“Tiger Meat” Remains A Holiday NO Ho Ho! | FoodSafety.gov
“Tiger Meat” Remains A Holiday NO Ho Ho!
Dec 19, 2016
Call it “tiger meat,” cannibal sandwich, or steak tartar. Whatever the name, eating raw meat is dangerous. Often prepared as a holiday hors d'oeuvre, “tiger meat” is prepared by mixing raw ground beef and raw eggs with other seasoning to serve on a cracker. Though the practice is waning, many communities keeping the tradition alive are placing themselves at risk to contract a foodborne illness.

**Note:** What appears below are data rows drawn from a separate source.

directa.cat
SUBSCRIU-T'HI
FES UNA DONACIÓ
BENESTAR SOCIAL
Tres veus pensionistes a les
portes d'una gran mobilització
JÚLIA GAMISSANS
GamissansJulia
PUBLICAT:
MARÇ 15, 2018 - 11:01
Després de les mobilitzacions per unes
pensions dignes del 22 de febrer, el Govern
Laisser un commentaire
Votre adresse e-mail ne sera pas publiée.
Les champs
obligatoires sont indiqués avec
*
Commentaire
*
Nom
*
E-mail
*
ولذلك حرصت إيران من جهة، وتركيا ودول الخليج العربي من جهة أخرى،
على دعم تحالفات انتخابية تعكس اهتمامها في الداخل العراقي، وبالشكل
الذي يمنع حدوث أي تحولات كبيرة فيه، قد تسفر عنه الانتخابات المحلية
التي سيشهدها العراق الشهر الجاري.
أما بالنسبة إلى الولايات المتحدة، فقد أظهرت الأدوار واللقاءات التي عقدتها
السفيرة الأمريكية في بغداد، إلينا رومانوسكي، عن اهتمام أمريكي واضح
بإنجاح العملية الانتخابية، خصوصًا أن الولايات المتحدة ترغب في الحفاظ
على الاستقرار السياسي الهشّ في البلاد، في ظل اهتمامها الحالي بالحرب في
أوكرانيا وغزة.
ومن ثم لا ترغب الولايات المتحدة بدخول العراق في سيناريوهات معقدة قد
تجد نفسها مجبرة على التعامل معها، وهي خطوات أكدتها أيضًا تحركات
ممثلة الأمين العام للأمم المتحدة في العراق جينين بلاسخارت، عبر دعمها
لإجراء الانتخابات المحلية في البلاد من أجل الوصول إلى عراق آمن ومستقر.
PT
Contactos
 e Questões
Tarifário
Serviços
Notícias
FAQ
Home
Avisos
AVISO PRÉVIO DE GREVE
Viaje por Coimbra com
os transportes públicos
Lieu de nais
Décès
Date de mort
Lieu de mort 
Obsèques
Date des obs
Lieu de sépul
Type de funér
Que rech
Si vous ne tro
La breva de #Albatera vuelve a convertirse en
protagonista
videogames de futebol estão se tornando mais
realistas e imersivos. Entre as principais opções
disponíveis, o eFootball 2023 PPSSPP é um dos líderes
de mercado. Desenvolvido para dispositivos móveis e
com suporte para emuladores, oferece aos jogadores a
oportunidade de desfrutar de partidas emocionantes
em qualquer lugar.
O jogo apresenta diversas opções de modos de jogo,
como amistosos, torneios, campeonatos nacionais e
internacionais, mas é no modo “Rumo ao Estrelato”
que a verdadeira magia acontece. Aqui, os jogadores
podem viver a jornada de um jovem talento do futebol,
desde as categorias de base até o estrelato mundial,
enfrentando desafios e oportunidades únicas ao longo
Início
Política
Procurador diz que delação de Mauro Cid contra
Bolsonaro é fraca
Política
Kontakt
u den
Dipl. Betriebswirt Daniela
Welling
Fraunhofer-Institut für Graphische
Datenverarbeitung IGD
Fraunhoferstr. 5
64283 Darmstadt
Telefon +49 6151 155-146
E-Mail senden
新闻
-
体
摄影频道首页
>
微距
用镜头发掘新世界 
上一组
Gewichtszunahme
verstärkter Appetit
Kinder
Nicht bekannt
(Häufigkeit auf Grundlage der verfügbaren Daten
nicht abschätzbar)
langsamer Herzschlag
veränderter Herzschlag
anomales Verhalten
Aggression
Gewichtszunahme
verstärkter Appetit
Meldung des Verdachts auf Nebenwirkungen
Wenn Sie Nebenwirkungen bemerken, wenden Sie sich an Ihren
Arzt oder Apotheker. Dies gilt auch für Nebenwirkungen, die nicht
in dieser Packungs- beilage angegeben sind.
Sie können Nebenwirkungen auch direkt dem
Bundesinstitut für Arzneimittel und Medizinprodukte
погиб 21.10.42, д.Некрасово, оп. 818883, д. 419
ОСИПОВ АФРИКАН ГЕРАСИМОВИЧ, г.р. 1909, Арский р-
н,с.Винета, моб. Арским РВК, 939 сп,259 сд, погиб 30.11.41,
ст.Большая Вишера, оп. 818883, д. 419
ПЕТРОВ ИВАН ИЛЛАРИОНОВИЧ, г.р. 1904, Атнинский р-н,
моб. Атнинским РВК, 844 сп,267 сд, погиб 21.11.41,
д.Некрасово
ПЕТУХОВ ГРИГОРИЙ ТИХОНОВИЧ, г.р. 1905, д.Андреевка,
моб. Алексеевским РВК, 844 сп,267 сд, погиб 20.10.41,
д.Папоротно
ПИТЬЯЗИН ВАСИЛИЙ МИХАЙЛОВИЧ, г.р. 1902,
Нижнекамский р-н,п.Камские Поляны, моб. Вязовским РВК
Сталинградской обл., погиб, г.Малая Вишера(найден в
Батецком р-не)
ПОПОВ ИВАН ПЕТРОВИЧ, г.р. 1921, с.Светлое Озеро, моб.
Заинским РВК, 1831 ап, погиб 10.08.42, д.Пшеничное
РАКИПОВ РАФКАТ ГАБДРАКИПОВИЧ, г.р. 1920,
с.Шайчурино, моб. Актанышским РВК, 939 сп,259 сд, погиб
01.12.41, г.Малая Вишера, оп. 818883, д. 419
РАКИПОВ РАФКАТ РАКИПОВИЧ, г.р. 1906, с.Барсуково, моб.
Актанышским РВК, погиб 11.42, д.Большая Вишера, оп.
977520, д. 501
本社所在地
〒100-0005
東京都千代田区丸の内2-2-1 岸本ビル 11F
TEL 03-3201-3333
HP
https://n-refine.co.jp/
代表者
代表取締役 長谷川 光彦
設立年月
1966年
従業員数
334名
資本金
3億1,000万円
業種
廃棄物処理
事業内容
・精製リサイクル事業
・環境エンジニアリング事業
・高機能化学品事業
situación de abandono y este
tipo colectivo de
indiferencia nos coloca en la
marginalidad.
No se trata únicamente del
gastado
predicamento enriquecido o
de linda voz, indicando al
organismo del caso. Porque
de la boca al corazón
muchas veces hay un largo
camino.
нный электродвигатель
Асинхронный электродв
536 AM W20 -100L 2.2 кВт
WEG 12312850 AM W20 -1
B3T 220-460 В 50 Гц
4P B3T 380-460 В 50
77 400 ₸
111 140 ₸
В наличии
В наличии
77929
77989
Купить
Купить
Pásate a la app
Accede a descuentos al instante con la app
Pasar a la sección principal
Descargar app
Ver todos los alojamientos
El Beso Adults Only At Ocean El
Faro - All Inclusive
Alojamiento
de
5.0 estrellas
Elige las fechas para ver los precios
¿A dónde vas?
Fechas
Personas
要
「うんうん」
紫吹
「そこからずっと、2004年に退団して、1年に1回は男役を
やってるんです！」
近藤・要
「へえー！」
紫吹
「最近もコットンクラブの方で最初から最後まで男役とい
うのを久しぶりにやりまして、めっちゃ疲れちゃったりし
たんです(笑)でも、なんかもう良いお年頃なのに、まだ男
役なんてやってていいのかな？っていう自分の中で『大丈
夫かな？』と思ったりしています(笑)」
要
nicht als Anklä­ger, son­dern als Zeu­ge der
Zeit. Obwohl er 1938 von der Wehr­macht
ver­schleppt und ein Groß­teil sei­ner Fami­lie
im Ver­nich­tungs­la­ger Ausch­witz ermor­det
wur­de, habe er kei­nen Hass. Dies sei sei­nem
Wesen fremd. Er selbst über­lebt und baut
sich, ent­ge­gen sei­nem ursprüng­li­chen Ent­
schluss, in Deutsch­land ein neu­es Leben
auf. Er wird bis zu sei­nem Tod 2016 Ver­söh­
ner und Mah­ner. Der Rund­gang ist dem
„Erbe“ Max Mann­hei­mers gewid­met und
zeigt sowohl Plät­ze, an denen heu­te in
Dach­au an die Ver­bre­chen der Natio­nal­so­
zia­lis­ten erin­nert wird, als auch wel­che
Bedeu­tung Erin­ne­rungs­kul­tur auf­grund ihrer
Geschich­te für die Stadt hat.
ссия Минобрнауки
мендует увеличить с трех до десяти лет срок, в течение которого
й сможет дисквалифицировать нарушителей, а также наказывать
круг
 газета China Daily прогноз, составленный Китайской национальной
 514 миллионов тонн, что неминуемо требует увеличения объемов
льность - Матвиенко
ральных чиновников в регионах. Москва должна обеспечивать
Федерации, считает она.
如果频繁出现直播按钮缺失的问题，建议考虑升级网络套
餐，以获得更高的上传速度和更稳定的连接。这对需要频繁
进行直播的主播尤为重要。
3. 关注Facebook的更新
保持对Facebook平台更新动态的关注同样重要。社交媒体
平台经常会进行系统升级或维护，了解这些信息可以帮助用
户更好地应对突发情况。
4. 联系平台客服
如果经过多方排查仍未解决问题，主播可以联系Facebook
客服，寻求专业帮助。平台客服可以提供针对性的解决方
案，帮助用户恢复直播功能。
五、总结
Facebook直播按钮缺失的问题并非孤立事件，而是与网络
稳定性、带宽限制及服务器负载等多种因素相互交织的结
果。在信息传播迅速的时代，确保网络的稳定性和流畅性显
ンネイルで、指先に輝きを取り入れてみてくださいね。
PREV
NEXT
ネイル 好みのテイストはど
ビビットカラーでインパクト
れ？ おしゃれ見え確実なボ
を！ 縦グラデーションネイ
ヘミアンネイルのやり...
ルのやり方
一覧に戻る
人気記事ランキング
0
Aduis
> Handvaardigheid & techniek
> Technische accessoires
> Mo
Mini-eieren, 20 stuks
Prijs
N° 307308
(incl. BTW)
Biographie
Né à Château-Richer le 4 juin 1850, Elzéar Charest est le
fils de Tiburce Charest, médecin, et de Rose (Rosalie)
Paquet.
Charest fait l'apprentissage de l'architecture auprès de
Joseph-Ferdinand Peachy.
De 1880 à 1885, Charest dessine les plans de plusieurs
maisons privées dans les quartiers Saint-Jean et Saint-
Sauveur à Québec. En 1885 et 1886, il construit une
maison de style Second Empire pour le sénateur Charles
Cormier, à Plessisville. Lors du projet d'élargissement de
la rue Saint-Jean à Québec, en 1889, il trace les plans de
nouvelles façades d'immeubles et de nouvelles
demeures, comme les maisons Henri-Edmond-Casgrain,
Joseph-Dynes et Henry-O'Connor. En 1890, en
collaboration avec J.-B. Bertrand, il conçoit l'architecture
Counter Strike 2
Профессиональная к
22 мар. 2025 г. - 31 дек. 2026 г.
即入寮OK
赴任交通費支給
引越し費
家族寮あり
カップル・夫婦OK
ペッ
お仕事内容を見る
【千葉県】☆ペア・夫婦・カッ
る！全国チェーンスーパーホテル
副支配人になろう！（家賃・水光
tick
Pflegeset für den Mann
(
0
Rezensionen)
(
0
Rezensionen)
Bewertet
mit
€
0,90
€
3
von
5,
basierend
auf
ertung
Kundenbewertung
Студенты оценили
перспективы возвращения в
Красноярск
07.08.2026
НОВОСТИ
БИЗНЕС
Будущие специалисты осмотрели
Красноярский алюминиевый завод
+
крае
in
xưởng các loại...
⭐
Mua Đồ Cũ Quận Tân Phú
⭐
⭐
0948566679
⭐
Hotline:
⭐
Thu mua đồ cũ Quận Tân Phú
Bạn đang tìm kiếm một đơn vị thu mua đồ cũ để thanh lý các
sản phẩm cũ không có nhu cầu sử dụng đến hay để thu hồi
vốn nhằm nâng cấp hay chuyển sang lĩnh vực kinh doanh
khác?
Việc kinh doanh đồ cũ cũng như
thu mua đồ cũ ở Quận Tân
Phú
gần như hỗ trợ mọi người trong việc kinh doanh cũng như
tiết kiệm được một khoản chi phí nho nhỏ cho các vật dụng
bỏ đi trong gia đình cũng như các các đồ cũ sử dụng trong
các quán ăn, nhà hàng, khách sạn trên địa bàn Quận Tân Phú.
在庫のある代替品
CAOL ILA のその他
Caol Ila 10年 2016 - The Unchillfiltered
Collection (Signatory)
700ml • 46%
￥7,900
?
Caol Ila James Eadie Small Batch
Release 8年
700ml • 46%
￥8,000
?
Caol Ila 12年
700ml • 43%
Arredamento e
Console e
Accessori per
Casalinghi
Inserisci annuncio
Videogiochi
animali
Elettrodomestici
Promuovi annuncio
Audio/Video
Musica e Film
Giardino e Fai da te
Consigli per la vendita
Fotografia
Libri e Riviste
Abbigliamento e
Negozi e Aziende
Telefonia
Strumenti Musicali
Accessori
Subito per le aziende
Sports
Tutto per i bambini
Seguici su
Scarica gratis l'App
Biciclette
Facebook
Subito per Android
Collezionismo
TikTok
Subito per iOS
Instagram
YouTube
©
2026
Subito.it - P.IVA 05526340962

We recommend cooking all ground meat to 160 °F. Eating raw meat is never safe because of bacteria and pathogens that could be present in the meat. Oftentimes, people think that grinding their own whole cuts of beef is a safer alternative. It is not.
Simply put, eating raw or undercooked ground beef or eggs poses a health risk to healthy individuals and an even greater health risk for people with weakened immune systems. Individuals at increased risk include pregnant women, young children, and people living with cancer, HIV/AIDS, diabetes, or autoimmune disorders.
To be sure that all bacteria are destroyed, cook all dishes containing ground beef to 160 °F. The only way to tell if the temperature is right is with a food thermometer. Color is not an accurate indicator that ground beef is fully cooked.
Traditions have a special place in holiday celebrations, but make sure you aren’t putting loved ones at risk.